Meninos Bobos

março 21, 2008

– Pede pra eu te comer, filho da puta.


E eu pedia.


– E me chama de Senhor, palhaço!


E eu chamava.


Mas ele não era meu Senhor, era um desconhecido. Um cara qualquer, surgido do nada, de um jeito bem besta, alguém que até recebia para transar com outras pessoas, mas que, por uma razão que não sei, me comunicou que me queria como escravo. E eu cedi, assim bem fácil.


Bem fácil também eu concedia que me fizesse tantos xingamentos, deboches, humilhações, tantos tapas e cuspes na cara. Ele chacoteava do meu corpo e da minha inteligência, adivinhava minhas feridas e ria delas. Ele tateava minhas cicatrizes, tentava abri-las e quase conseguia, não fosse ser um reles desconhecido e saber disso. Ele não perguntou nada sobre minha vida ou sobre minha pessoa, até aquele instante na cama em que, exausto, se debruçou sobre mim, quase me abraçando, e quis saber quantos anos eu tinha. Breve momento de intimidade.

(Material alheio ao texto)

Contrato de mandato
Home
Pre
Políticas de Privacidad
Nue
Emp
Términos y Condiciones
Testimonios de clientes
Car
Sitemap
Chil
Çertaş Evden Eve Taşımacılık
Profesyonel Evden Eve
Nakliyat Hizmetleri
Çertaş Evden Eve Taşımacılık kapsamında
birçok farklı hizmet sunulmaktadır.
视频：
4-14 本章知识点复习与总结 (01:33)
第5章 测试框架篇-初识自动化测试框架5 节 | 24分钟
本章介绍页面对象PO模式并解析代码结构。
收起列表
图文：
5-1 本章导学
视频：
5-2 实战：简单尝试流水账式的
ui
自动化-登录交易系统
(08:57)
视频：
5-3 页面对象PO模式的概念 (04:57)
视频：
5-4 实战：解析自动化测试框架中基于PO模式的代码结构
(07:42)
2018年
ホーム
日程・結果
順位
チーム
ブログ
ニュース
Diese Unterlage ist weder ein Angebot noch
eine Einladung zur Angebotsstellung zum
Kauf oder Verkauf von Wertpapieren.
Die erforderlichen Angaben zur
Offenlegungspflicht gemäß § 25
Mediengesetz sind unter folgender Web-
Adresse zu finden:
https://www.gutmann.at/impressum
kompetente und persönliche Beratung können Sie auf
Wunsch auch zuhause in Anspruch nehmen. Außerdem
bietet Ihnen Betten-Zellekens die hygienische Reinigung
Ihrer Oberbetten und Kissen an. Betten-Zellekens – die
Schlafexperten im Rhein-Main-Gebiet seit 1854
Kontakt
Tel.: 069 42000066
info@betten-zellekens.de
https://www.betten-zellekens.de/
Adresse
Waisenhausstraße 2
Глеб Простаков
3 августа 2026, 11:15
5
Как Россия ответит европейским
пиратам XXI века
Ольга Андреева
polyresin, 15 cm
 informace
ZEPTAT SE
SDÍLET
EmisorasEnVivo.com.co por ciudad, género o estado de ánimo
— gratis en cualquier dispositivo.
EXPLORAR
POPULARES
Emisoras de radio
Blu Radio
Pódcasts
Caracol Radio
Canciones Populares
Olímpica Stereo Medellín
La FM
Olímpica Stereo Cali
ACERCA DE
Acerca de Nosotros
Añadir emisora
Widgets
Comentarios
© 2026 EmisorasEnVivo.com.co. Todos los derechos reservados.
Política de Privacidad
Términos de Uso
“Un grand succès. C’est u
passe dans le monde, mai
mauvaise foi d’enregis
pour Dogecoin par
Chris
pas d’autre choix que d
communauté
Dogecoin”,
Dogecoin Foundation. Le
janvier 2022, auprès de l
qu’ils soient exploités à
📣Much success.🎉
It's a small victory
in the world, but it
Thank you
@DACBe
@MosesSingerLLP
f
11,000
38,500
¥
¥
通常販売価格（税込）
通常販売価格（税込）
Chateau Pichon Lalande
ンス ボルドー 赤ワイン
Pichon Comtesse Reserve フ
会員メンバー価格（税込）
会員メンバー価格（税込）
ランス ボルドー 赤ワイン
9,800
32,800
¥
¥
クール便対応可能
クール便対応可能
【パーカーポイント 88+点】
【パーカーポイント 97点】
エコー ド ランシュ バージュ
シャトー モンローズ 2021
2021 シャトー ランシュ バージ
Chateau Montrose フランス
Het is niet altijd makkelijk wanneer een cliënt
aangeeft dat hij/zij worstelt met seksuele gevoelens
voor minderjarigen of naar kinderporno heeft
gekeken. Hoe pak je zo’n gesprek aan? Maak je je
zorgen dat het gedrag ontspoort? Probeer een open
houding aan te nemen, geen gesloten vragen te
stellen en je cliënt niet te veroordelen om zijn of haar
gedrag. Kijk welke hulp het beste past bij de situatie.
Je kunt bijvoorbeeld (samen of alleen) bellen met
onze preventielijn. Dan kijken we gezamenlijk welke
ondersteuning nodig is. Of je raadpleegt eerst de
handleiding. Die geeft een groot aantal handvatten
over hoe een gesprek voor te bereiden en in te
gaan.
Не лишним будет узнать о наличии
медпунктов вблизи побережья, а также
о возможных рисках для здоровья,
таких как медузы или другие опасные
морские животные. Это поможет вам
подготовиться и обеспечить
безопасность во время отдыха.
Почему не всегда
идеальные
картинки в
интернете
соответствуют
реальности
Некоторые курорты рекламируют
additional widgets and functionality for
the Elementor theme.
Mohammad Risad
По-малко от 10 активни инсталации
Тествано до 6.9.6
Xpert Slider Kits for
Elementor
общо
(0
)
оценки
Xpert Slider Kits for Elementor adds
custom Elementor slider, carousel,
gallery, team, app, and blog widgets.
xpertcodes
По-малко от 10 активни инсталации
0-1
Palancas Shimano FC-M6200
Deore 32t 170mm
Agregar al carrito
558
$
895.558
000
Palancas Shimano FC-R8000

A cada tapa, a cada cuspida, a cada palavra, eu sentia muita raiva daquele homem. Ele me lembrava todas as situações de minha vida que eu odiava: meus primos idiotas, meu irmão babaca, os moleques na escola, meu pai intolerante. Quando ele esfregou seu pé no meu rosto e me fez sentir aquele cheiro e aquela pele nojenta que eu tanto abominava desde criança (eu repudiava pés quando garoto), quase dei um basta a toda aquela merda e mandei aquele filho da puta pro inferno, que eu não era masoquista, sofrer não era comigo. Mas por algum motivo aquele cheiro entrou em mim e aquele pé tocou mais do que a minha pele. De repente a minha boca e a minha língua buscaram aqueles dedos e aquela sola e eu não consegui evitar que meu corpo mostrasse àquele homem um prazer sexual até então ausente.


– Agradece, vadio.


Era o que ele mandava, a toda hora, e era uma das poucas coisas que eu não obedecia. Eu não agradeci os seus tapas, as suas cuspidas, eu não agradeci o seu mijo amargo nem o seu pé fedido. Eu não agradeci as socadas no meu rabo que não respeitaram, como todo o resto, os meus limites ao sofrimento. Eu não agradecia porque eu não era grato, porque a gratidão era algo que ele ainda não havia conquistado em mim.


Até que gozou na minha cara e caiu ao meu lado, novamente exausto. De olhos fechados, um menino extasiado de prazer.


Eu passeei os meus dedos pelo meu rosto, levei toda aquela audácia até a minha boca, pra sentir o gosto do que havia me acontecido e entender o que me era aquele homem e por que eu havia cedido àquela mentira (ou ainda imatura verdade) de Senhor e escravo e por que eu havia me entregado àquelas ofensas, me submetido aos prazeres daquele reles desconhecido. Eu tentei buscar fundas razões, mas tive medo de tocar demais o que eu sou e me restringi a olhar pra fora de mim e enxergar só aquele corpo estendido na cama. Eu vi aquele peito, aquelas mãos, aquelas pernas, aqueles pés, aquele Pau. Eu vi aquele rosto... aqueles olhos, agora abertos, me fitando, e eu vi aquela boca, sorrindo cinicamente, safadamente. Vaidade ingênua que só os meninos bobos têm.


Por que ele me dominou? – me perguntei em silêncio. Olhei nos seus olhos, retribuí o seu sorriso cínico, e, sem ingenuidade nenhuma, ciente do significado daquele Dominar e do exato valor daquele corpo na minha vida, pensei: porque ele é gostoso demais.